The Hellenistic city was built on a Hippodamian grid plan, with streets aligned to the points of the compass. Near the center of the city was the agora, an open square 60 m × 130 m, built on a terrace supported on the south side by a well-preserved building with two levels of shops, the upper opening onto the agora itself, the lower entered from the area below. At the northeast corner of the agora is a bouleuterion, similar in plan to the bouleuterion at Priene.

On a rocky eminence immediately west of the agora stands the temple of Athena, one of the few structures in the city not aligned with the grid. The temple, for which a date in the early 3rd century BC has been suggested, measures 9 m × 17 m, and has a simple plan consisting of a cella, a deep pronaos (nearly as deep as the cella), and two Doric columns in antis on the front. The facade was marble, but the rest of the building was constructed of the same local gneiss that was used for most of the city's buildings and its fortifications. The walls of the cella still stand to a height of over 7 m.

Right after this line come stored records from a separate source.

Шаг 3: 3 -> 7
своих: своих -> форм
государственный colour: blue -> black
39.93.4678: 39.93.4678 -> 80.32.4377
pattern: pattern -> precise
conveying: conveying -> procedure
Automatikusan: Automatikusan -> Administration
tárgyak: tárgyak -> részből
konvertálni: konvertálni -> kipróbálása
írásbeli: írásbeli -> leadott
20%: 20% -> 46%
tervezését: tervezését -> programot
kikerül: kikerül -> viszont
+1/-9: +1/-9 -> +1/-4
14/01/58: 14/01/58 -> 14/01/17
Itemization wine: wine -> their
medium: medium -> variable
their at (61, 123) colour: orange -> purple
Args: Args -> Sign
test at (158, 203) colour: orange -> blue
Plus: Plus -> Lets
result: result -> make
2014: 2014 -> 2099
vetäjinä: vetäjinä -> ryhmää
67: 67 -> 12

Near the southern end of the city is an unusual structure built into a rocky outcrop, facing southwest and not aligned with the urban grid. It consists of a horseshoe-shaped chamber, 14 m across, its walls partly built of masonry, partly incorporating the existing bedrock, closed off by a cross wall with a central door, in front of which was a facade consisting of a square pier at each corner and five or six columns in between. It has been suggested that this was a shrine to Endymion, the shepherd or hunter loved by the goddess Selene, who in some versions of the myth lived on Mount Latmos and passed his perpetual sleep in a cave on the mountain. According to Pausanias there was an adyton of Endymion somewhere on Latmos; Strabo places Endymion's tomb a short distance away, across a small river.

Among the other buildings whose remains have been identified are three other temples, a theater, a nymphaeum, and a Roman bath. On the slopes of the peninsula at the southern end of the city (now occupied by a Byzantine fort) many rock-cut tombs are visible, some of them underwater because of the rise in the level of the lake. In the Hellenistic period the old city of Latmos, east of Herakleia, also served as a necropolis; some burials there were made in chamber tombs with marble architectural decoration.

The city wall of Herakleia is among the best preserved Hellenistic fortifications in the Greek and Roman world. Although the construction of the wall has sometimes been attributed to king Maussollos of Caria in the mid-4th century BC, most scholars favor a date in the late 4th or early 3rd century BC and associate the wall with Asander, Lysimachos, Pleistarchos, or Demetrios Poliorketes. The original circuit had a total length of 6.5 km, punctuated at intervals by gates and by 65 towers, many of which survive to nearly their original height, preserving doors, windows, stairs, and other architectural features. The circuit was later reduced to 4.5 km by a diateichisma or cross wall that eliminated the highest elevations to the northeast.